##### Records for this task #####

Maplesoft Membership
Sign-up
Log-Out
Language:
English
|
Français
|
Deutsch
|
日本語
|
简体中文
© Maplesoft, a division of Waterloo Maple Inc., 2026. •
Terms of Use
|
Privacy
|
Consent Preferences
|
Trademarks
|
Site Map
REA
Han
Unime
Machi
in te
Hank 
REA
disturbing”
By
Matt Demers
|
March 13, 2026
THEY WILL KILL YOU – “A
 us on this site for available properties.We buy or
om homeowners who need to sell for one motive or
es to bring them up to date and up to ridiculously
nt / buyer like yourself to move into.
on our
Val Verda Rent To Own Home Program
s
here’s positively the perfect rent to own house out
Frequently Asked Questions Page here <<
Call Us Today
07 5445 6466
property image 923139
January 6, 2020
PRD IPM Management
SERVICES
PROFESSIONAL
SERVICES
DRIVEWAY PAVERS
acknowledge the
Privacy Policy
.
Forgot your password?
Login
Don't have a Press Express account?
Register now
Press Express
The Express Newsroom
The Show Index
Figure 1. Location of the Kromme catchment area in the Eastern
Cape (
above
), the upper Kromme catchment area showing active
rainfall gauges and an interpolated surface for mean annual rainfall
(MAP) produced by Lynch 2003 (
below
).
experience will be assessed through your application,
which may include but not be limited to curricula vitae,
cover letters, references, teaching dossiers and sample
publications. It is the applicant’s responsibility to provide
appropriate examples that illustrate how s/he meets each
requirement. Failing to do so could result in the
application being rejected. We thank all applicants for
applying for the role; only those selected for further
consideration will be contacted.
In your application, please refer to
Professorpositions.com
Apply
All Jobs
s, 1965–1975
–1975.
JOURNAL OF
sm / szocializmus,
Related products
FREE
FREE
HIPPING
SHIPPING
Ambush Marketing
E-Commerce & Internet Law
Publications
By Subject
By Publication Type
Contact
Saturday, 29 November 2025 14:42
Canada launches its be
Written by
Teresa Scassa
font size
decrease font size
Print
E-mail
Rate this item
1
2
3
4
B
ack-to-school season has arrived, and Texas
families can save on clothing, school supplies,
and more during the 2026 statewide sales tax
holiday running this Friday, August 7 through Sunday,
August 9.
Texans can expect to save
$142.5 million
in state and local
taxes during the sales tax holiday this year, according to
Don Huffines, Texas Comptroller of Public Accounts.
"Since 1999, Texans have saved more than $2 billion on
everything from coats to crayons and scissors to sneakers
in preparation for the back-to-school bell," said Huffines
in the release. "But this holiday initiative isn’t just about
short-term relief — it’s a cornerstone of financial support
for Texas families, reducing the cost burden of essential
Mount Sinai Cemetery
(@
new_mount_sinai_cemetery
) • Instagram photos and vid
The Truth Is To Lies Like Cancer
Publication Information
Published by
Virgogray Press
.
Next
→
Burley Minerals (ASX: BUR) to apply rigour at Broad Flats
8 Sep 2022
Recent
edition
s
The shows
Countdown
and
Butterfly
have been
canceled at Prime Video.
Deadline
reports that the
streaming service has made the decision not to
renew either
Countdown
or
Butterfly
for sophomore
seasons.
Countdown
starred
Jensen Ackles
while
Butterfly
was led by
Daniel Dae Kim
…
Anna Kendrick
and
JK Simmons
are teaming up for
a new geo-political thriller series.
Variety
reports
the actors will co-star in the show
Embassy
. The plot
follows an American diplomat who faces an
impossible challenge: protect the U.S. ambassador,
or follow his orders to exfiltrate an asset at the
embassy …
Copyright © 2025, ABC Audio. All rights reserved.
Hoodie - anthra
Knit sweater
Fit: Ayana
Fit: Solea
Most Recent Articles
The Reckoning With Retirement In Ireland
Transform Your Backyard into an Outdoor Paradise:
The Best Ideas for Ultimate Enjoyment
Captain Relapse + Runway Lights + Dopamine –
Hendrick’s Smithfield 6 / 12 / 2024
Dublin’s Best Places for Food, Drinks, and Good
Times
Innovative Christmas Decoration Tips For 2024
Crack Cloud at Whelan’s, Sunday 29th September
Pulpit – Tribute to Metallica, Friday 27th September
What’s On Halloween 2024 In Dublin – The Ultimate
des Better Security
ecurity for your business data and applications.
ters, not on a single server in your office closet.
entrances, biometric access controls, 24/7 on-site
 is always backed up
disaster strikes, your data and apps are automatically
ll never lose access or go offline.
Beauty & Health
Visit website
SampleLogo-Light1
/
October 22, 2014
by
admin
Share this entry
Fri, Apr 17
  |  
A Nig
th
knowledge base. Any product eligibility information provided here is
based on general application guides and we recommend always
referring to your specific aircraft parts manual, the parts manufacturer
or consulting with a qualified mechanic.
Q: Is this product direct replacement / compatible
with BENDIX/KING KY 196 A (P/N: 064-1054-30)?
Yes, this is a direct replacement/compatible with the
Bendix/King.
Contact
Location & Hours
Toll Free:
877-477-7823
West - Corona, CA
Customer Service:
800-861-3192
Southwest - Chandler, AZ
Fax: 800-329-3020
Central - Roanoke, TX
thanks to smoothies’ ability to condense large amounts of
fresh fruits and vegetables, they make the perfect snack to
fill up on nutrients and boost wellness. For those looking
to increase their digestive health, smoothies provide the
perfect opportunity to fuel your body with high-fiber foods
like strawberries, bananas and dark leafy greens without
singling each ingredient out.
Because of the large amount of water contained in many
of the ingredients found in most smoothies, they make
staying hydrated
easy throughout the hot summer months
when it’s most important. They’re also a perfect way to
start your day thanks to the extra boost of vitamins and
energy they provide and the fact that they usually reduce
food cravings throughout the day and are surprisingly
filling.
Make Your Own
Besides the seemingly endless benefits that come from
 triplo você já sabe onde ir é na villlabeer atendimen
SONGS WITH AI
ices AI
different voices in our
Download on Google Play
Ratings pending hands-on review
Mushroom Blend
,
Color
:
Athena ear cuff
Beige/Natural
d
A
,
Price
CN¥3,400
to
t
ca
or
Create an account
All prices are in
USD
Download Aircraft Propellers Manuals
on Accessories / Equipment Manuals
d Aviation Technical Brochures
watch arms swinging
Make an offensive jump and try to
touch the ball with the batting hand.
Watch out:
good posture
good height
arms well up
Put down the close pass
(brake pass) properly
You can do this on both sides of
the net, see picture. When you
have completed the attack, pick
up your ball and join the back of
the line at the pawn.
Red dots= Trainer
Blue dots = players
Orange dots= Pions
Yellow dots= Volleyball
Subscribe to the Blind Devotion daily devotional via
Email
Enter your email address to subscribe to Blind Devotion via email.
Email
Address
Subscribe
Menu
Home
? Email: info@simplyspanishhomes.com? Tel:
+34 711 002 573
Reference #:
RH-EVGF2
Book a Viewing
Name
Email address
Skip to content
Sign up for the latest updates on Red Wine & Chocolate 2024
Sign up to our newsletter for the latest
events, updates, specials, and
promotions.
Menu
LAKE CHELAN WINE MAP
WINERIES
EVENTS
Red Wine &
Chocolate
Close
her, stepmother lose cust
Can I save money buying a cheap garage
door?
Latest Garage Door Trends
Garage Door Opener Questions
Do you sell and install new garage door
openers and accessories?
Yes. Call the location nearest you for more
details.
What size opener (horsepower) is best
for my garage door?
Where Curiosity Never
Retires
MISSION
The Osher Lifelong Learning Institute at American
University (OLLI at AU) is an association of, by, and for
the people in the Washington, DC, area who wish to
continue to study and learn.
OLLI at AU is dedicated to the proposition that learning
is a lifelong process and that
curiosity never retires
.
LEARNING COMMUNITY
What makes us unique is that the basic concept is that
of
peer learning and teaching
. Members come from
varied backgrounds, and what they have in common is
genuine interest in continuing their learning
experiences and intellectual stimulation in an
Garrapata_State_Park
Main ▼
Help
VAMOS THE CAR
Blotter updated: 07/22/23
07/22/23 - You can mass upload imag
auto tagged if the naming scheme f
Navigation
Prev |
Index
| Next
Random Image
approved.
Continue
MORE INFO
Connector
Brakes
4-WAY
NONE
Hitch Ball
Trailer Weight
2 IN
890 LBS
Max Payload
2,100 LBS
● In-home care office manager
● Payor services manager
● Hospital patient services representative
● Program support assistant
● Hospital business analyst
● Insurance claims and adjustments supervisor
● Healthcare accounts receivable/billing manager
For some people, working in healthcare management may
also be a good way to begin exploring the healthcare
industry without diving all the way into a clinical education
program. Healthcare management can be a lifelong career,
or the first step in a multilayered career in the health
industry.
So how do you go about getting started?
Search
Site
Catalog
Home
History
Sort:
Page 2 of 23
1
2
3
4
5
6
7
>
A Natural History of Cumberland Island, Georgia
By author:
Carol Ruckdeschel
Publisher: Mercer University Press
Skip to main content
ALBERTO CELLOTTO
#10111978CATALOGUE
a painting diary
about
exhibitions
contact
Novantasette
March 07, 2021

#####

Instructions for the task:
Find each line in the entries above that contains the word "dots", and copy those lines.

Reply:
Red dots= Trainer
Blue dots = players
Orange dots= Pions
Yellow dots= Volleyball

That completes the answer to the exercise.